“It is not enough to be busy; so are the ants. The question is: What are we busy about?” Henry David Thoreau.
The word ‘busy’ is on a par with terms such as ‘organic’ and ‘urgent’ that really are banded about ad nauseam to signal significance and importance, when really, their impact is becoming diluted in a sea of information. Note: ‘busy’, ‘organic’ and ‘urgent’ have their place, but they are often a case of guilty (ie. untrue) until proven innocent.
People are saying ‘busy’ to impress others, but the word has become a default, if you like, for “can’t really put my finger on what exactly I’m doing of any importance to the greater good, so I’ll just sound important.”
Admission equals rehabilitation
Hi, I’m Rob. And I was once part of the ‘busy’ brigade. For ages. But I’m a recovering busy-ist, and am using the word less these days. I still have a nervous twitch when I hear the word, though.
I know, outrageous! The very person who, in this blog, is admonishing the incorrect use of the word, was a former addict! Whenever someone asked, “How are you?”, I would say, “Busy! Yeah, really busy!” And I thought I was some sort of different species. A mover and a shaker. Making things happen. “Check me out! I’m busy!”

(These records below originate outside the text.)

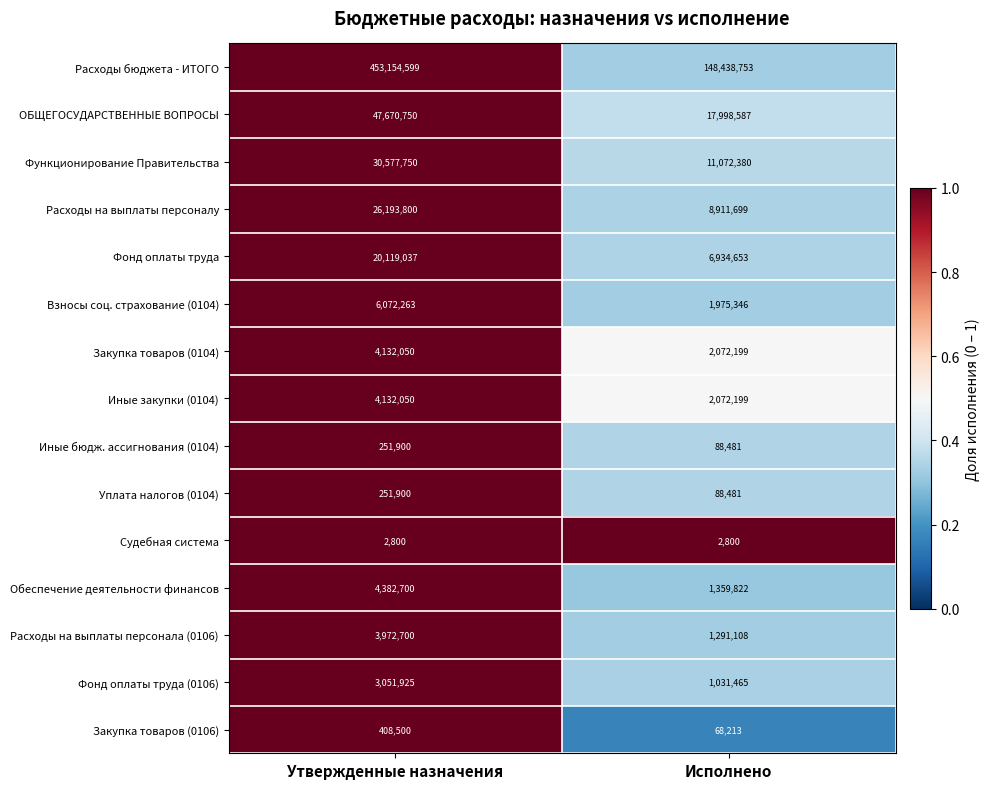

What is the maximum value shown in the chart?

453154599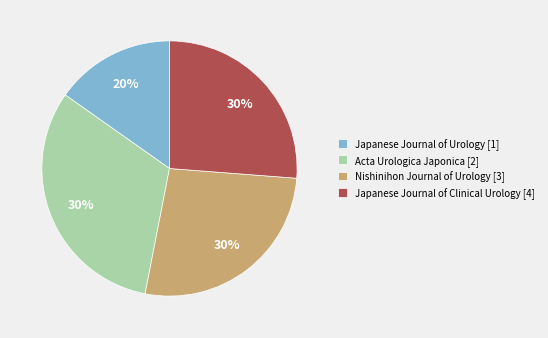

Rank the categories by value from lowest to highest.

Japanese Journal of Urology [1], Japanese Journal of Clinical Urology [4], Nishinihon Journal of Urology [3], Acta Urologica Japonica [2]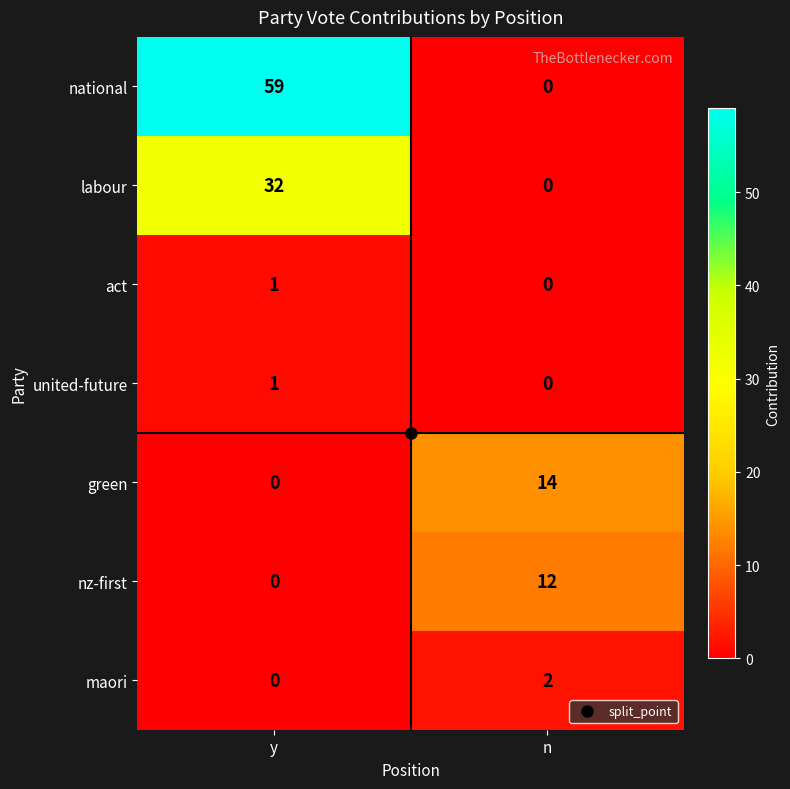

What is the greatest value displayed?

59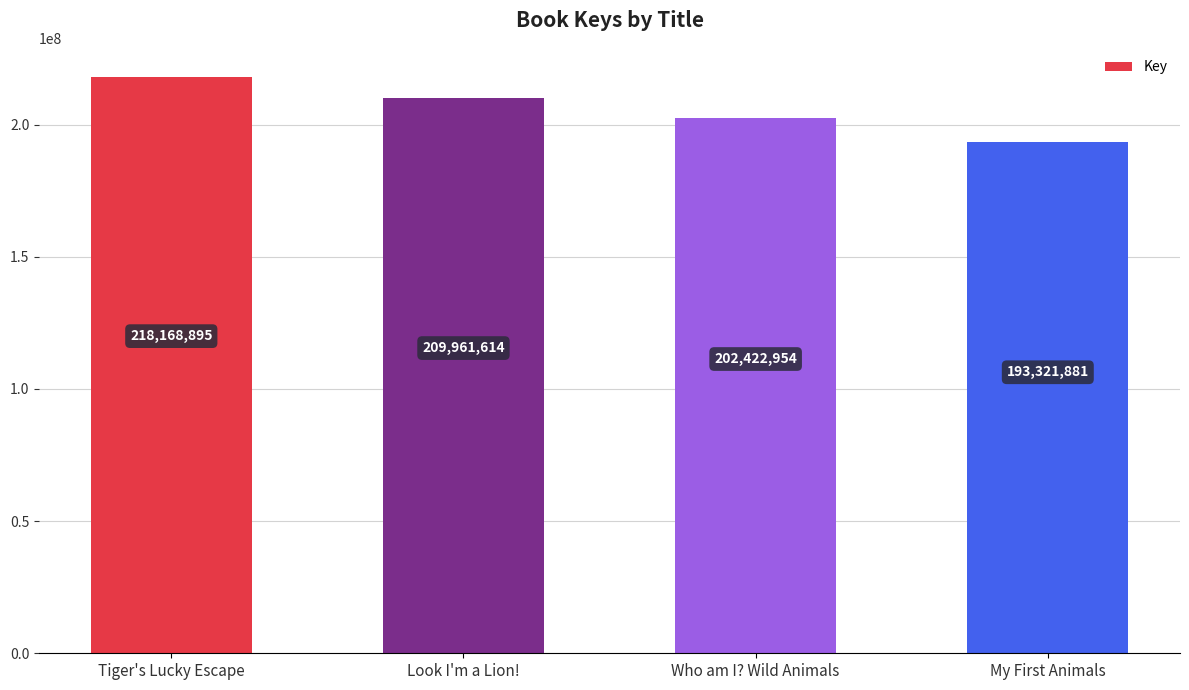

Does the chart contain stacked bars?

No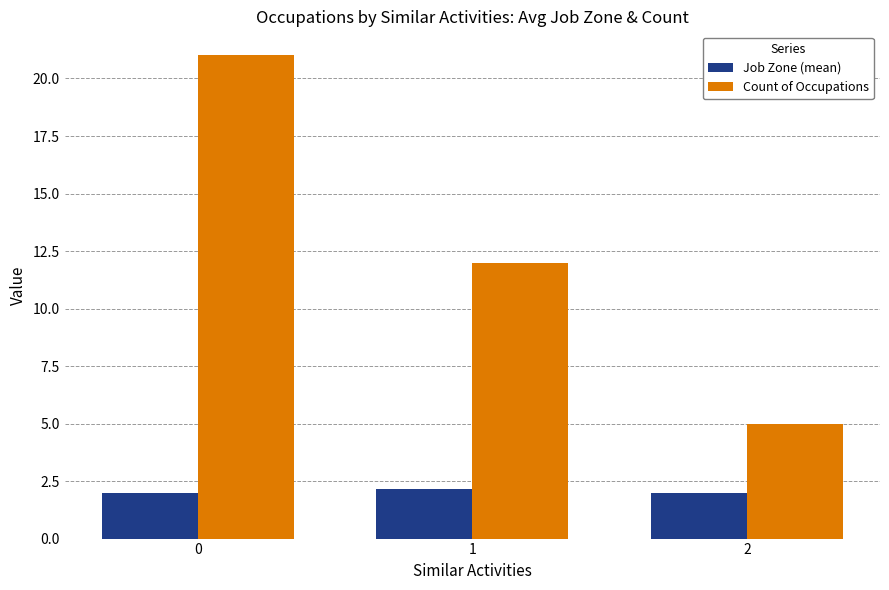

What is the value of the Job Zone (mean) bar at the 2nd from the left?

2.2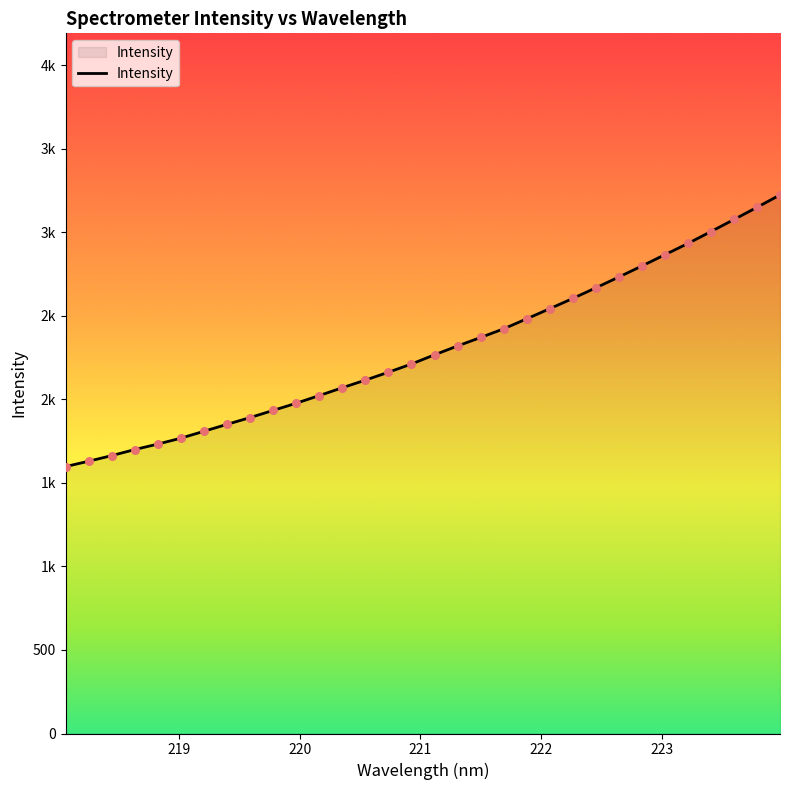

Does the chart have visible grid lines?

No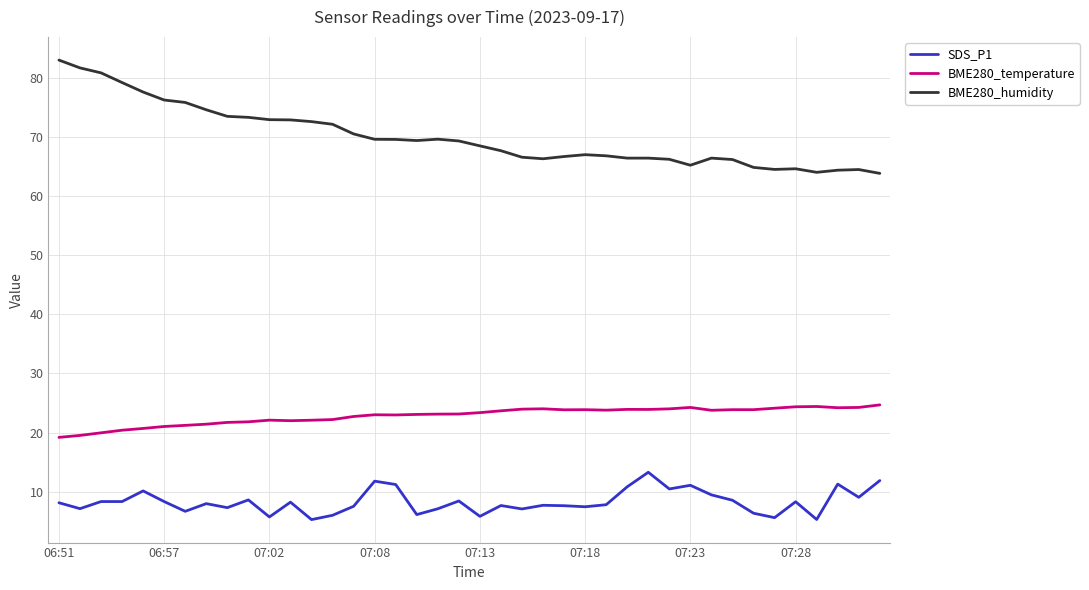

List the series in order of their overall mean, lowest first.

SDS_P1, BME280_temperature, BME280_humidity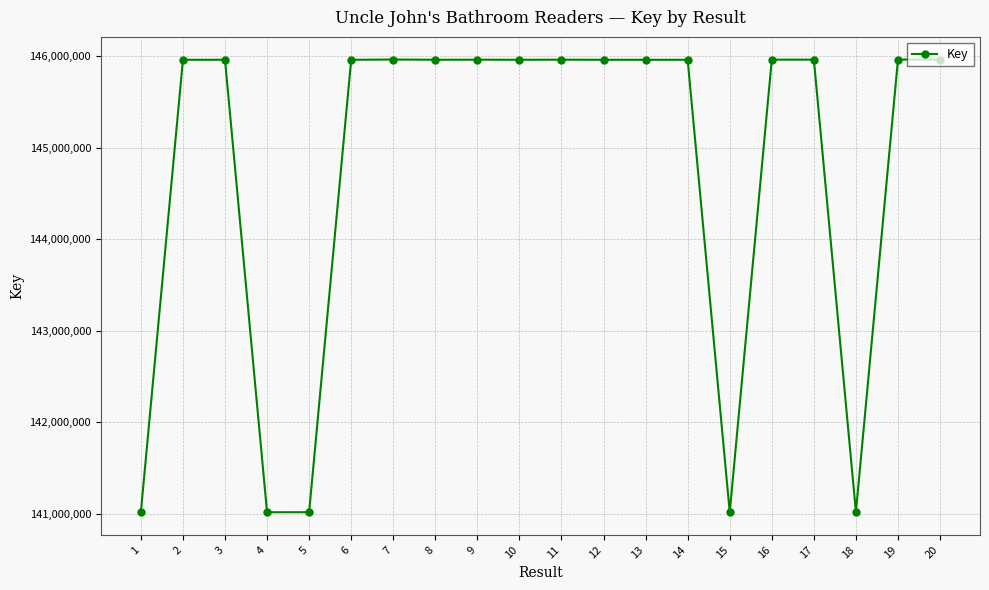

True or false: the data has more than 0 interior local peaks.

True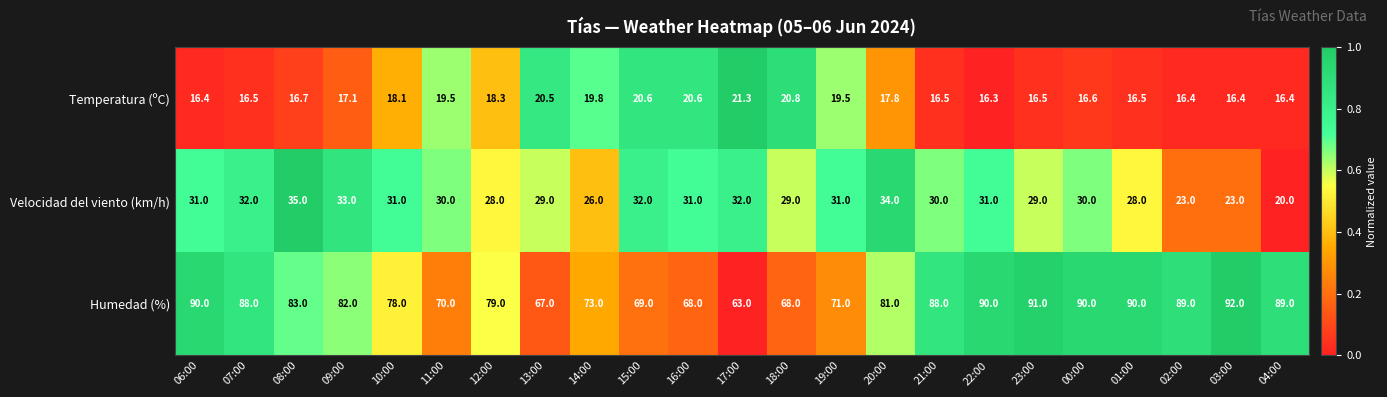

What is the sum of all Velocidad del viento (km/h) values?

678.0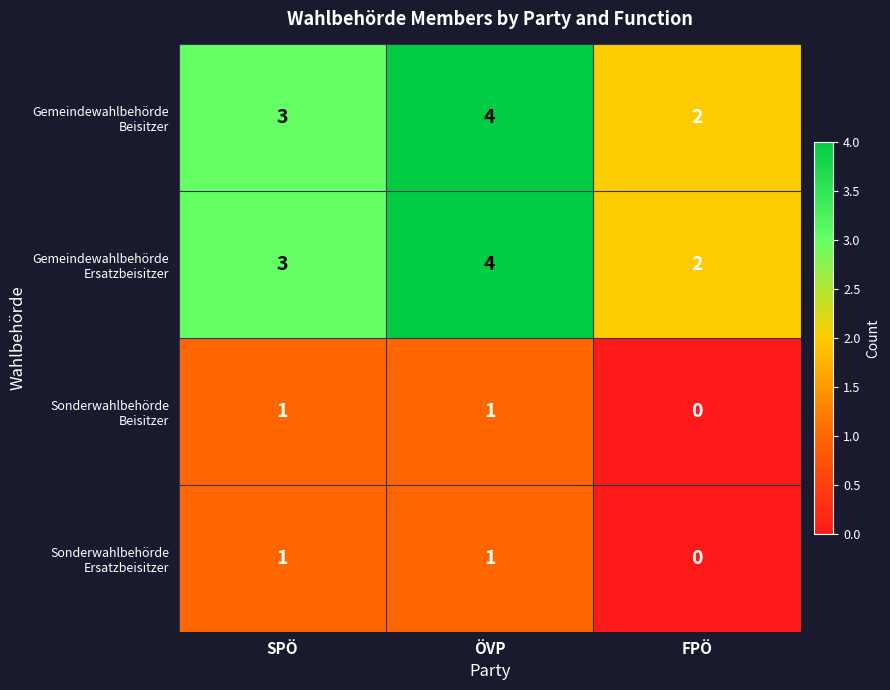

Which label corresponds to the smallest value in the chart?

FPÖ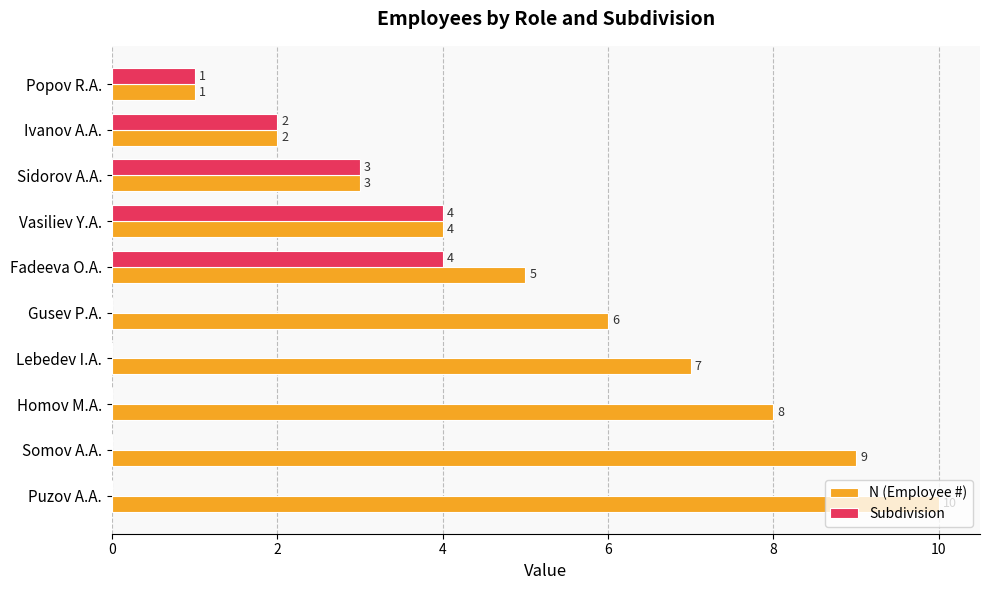

What is the greatest value displayed?

10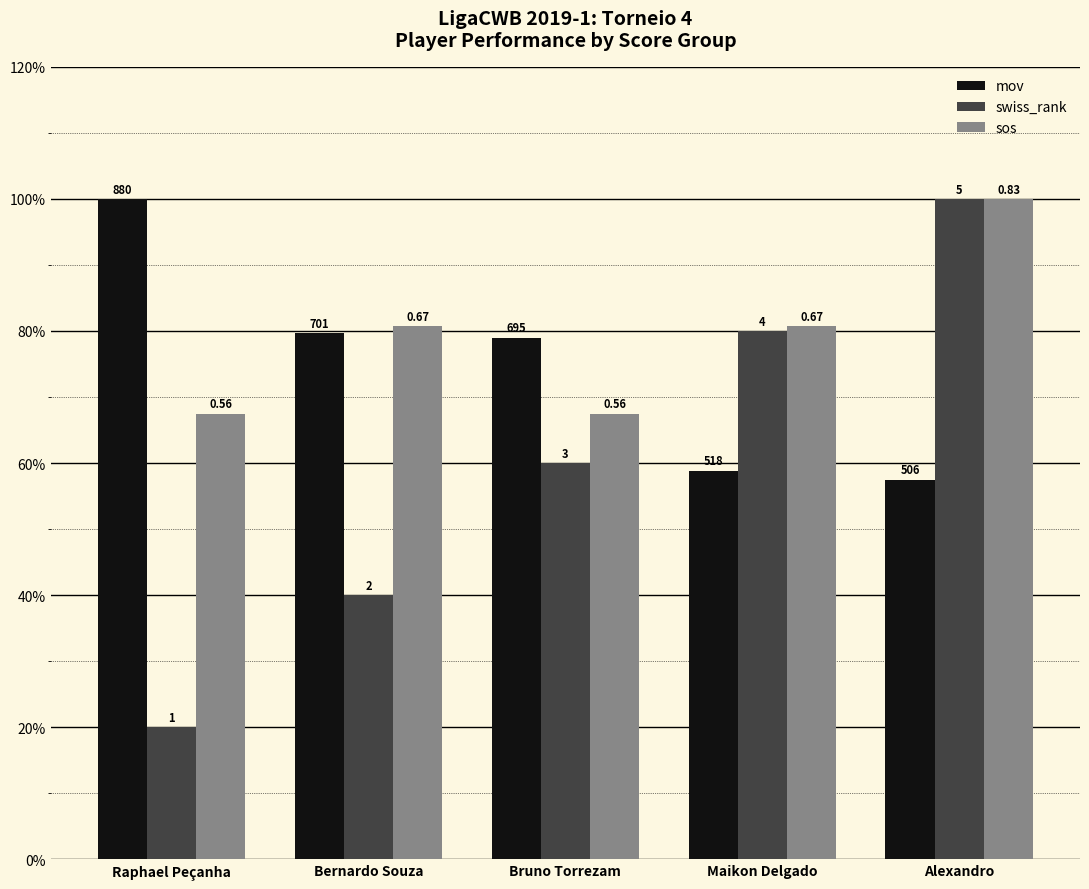

Is it true that mov equals 24.7 at Alexandro?

False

Sure, I’ve always been industrious and ambitious, but the reality is, I was poking around at life with a stick. I was the equivalent of that one-legged duck, swimming around frantically in circles.
The point is this; busy is fine, but are your actions in the throes of being busy leading you towards being happy and your dream life or goals? Do you have dreams or goals? If not, no problem. Just don’t complain when you’re in the same situation you’re currently in, 10 years from now, still rushing around being ‘busy’.
“I’m too busy; I’ve got no time”
A really lovely friend of mine once told me that she hated money as she never had any, she hated her job and that she was always tired and lethargic. Wow! Quite the unloading! When I suggested that she should use her evenings wisely to do some research on finding solutions, she said that she’d prefer to come home after a long day and plonk herself on the couch in front of the TV. “I don’t have the time”, was her follow-up answer. Go figure.
I found this statement – she probably didn’t realise the magnitude of these words – really disturbing. It reflects a lot about our current generation and their thinking and attitude, where we live in a vortex of instant gratification, non-accountability and not being solution-oriented. Here was someone who actually has abundantly more talent and potential than she herself thinks, but has buried her head in the sand and ‘rewards’ her hard efforts as a corporate slave with reality TV. And then justifies it by calling that ‘relaxation’.
I do worry about her and others in the exact same situation. Generally speaking, we get busy so that we can earn an income to support ourselves and a family, and be able to do nice things with them. But we have gotten to the point where even our social endeavours are so frequent that we don’t stop to savour those precious moments truly. We have then lost sight of the end goal and become disengaged. Hence the lethargy.
I have busy-itis: cure me!
Time management has become increasingly important in this fast-paced world in which we live. We constantly need to be on top of our game, have a task list, knock things off said task list, and then feel good about ourselves. Crack a beer, you’ve been busy!
Wrong! Time management is not as important as priority management. If two tasks will take an equal amount of time, but task A is an ugly task, whereas task B is low-hanging fruit, us humans tend to make a beeline for task B as we know we probably won’t fail. It’s something to tick off! Chances are, task A will probably have a greater impact on your life. It’s the priority equivalent of putting your clothes on before walking 5 minutes to your bus stop.
From Busy to Productive
“A good man will not waste himself upon mean and discreditable work or be busy merely for the sake of being busy. Neither will he, as you imagine, become so involved in ambitious schemes that he will have continually to endure their ebb and flow.” – Seneca the Younger, Roman philosopher.
This wisdom is about 2000 years old, and yet is still incredibly pertinent in today’s hustle and bustle.
It’s time to stop trying to be ‘busy’ with things that invariably derail your focus and hence your goals. After all, you can have excuses (busy falls into that category!) or you can have success, but you can’t have both.